その後も少し話してから別れ、教室に向おうかと歩き出したところで見知らぬ女生徒に声を掛けられた。
なんかすっごい緊張してるけど、会ったことあったっけ、私が忘れてるだけかな?
「あの、えっと……一年生の時の、先輩との試合からずっと憧れてました!卒業おめでとうございます!」
「ありがとう」
なんか後ろにもきゃあきゃあ言ってる子たちが居るけど……二年生だよね?
そういえば二年生は前から時々きゃあきゃあ言ってたな……?
アリアナから害はないって聞いてたから気にしてなかったんだよね。
手を振って歩き出したらまたきゃあきゃあ言われた。
ちょっとビビるなぁ、なんて思いながら杖をクルクル回していたら、横にリオンがやって来た。
もうちょっと掛るかと思ってたけど早かったな。
「囲まれてんなぁ」
「なんでだろうね」
「お前女子にモテるよな」
「リオンは男子にモテてるけどね」
のんびり話しながら教室に向かい、自分の席に腰を下ろす。
……ここに座るのもこれが最後か。なんかちょっと感慨深いなぁ。
なんて考えながら杖をひっかけて、何となく机を撫でる。
流れるように私の前の席に座ったリオンと話していたら、しばらくしてからヴィレイ先生が教室に入ってきたので話すのをやめて席を移動していくリオンを見送る。

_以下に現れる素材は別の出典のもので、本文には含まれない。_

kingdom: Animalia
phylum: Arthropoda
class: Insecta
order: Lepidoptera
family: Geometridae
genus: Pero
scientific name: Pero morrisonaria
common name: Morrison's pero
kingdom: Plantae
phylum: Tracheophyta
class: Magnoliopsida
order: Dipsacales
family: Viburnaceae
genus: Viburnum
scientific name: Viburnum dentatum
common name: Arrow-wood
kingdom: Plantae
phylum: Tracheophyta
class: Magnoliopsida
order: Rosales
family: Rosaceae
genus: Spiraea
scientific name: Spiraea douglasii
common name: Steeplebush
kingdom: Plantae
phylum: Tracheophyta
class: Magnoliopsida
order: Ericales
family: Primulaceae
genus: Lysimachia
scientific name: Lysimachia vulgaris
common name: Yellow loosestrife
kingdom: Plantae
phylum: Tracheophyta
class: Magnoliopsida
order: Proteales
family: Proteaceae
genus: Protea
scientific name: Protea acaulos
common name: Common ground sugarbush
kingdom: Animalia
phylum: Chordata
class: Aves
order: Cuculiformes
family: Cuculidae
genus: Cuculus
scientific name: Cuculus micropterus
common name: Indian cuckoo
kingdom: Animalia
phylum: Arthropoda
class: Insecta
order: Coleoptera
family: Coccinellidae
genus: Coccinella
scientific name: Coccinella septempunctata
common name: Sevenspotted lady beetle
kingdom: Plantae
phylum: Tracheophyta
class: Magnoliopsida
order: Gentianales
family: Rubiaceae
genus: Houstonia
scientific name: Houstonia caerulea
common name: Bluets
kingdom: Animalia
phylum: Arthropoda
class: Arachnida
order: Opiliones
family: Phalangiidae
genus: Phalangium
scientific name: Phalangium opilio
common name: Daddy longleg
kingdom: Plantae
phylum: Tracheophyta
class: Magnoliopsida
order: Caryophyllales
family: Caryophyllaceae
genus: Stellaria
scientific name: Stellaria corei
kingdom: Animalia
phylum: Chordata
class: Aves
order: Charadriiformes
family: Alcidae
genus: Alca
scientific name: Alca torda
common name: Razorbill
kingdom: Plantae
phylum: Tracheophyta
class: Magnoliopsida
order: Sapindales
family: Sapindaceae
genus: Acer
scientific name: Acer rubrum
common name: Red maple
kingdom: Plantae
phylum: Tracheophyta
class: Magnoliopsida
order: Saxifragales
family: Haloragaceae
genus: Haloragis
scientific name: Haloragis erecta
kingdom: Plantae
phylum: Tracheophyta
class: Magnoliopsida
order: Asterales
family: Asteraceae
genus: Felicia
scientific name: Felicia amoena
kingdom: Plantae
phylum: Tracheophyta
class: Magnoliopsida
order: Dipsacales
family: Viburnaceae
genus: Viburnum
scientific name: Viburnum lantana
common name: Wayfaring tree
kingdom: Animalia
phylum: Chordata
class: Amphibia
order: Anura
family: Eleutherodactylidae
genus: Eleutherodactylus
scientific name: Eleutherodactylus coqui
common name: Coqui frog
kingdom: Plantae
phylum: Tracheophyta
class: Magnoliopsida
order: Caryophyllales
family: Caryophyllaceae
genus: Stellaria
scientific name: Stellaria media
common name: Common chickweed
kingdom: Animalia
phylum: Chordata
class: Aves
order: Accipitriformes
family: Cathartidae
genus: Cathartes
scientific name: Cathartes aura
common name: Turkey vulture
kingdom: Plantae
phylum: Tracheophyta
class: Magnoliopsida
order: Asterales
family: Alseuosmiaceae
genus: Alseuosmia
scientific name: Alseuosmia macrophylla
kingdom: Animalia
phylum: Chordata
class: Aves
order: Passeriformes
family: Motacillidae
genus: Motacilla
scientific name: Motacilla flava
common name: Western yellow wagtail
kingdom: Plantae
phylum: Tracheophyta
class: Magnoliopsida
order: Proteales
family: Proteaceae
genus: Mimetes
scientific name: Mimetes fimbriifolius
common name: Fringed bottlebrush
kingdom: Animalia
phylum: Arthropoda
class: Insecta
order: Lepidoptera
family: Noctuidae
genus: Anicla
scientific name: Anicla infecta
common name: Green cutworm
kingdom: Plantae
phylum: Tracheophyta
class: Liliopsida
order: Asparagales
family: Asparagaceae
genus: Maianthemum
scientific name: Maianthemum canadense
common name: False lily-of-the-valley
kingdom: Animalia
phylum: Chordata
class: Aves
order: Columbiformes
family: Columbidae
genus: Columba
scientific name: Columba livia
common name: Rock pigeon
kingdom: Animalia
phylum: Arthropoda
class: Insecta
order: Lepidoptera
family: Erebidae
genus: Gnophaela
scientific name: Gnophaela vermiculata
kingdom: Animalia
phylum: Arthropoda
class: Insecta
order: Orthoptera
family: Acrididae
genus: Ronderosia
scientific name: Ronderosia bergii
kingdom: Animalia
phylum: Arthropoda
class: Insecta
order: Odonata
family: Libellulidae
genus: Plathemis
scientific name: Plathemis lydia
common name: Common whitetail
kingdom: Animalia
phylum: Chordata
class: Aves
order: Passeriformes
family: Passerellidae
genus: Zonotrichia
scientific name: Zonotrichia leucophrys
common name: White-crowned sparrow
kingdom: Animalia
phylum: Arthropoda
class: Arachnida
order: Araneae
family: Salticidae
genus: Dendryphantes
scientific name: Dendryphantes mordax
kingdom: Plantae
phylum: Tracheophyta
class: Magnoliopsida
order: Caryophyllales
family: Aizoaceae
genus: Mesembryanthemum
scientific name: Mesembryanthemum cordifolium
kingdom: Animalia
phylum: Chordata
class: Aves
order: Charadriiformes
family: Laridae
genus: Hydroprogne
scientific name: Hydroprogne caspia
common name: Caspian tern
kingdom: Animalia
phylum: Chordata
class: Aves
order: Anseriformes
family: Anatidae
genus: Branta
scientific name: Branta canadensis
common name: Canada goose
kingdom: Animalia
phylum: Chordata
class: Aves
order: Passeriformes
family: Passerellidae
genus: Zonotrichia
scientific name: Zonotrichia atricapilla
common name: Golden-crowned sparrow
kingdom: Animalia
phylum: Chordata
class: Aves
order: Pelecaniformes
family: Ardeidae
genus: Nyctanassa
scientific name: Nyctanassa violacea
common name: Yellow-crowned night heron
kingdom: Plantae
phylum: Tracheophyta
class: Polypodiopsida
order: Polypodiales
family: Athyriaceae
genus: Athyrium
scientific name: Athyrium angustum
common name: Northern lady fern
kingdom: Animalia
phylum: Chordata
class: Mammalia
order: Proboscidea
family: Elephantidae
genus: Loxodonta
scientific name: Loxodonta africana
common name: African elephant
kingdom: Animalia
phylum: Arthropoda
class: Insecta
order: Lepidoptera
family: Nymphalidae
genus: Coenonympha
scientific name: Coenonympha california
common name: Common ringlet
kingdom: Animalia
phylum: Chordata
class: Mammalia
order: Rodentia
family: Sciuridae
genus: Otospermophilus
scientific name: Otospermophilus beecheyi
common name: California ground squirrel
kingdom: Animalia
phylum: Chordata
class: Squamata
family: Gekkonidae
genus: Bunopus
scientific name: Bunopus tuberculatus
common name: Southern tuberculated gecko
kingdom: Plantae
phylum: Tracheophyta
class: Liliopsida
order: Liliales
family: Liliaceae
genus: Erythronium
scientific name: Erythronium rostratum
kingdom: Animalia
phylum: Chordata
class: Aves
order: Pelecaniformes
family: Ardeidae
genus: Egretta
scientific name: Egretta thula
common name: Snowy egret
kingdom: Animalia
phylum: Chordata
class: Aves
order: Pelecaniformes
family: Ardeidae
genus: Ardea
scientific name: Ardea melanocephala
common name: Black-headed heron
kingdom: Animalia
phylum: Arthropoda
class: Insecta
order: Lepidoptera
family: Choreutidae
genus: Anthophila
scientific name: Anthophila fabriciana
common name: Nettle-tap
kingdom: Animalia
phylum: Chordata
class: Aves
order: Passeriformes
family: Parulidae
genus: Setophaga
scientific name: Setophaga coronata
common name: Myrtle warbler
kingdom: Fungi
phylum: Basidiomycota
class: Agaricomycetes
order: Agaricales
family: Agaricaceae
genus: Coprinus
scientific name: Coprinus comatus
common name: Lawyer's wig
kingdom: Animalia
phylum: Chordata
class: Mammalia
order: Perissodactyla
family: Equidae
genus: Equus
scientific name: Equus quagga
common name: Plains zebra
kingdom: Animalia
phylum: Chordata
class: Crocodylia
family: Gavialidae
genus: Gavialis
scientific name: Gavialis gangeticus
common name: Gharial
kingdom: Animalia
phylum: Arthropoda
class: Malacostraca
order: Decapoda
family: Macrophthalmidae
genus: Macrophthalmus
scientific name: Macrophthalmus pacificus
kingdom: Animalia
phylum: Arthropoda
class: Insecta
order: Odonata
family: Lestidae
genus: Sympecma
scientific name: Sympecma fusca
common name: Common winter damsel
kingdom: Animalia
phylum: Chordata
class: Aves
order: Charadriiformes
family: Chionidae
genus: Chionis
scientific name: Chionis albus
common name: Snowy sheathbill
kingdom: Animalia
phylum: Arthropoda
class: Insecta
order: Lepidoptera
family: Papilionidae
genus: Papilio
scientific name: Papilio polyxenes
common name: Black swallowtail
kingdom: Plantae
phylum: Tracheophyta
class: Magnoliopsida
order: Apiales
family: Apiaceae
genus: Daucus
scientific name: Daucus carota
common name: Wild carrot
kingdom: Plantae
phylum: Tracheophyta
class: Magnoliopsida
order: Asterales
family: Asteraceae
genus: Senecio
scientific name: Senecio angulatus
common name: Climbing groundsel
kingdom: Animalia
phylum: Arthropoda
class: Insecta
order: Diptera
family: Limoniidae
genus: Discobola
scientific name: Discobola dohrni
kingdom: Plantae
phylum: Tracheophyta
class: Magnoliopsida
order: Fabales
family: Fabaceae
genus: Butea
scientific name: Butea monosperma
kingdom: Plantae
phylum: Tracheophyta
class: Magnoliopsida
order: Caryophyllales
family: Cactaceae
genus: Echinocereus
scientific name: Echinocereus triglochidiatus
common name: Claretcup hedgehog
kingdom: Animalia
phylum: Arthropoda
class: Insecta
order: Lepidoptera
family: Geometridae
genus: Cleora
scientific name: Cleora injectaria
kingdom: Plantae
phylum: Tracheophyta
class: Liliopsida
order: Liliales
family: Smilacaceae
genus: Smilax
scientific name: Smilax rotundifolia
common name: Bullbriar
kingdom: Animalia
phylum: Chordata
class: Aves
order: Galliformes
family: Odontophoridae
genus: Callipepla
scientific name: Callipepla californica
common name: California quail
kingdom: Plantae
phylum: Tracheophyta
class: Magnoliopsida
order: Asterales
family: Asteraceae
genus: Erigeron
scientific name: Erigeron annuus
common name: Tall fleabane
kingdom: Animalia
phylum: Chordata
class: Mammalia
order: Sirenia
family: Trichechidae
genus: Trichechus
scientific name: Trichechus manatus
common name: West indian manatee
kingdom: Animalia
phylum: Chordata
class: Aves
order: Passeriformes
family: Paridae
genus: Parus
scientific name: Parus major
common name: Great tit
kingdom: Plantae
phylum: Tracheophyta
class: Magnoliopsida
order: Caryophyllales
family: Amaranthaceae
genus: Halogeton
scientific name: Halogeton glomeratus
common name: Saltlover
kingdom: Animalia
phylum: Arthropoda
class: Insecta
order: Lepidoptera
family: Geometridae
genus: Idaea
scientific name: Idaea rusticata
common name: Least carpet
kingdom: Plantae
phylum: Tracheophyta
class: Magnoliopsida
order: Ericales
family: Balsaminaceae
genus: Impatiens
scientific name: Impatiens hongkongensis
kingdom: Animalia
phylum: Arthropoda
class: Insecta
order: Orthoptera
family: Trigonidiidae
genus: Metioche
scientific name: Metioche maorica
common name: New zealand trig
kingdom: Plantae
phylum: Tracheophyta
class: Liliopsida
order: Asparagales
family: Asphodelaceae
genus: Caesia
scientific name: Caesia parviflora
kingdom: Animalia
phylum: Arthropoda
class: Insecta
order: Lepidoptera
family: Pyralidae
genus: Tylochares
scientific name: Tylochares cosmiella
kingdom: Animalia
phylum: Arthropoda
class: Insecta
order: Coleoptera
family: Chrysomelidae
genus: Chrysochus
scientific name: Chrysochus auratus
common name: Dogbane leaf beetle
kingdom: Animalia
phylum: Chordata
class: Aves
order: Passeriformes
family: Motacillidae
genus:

教室内を見渡したヴィレイ先生が教卓に手を置いて、ゆっくりと口を開いた。
「全員居るな?まずは、卒業おめでとう。ここにいる全員が無事に卒業できたことを喜ばしく思う」
ヴィレイ先生が静かに発した声に、なんか皆がちょっとそわっとした気配がした。
先生に素直に褒められることってあんまりないから、なんか嬉しいよね。
そんなちょっとソワソワした空気に呆れたようにため息を吐いて、先生は連絡事項が書かれているらしい手元の紙を読み上げた。
最後にやることが、もうちょっとだけあるんだよね。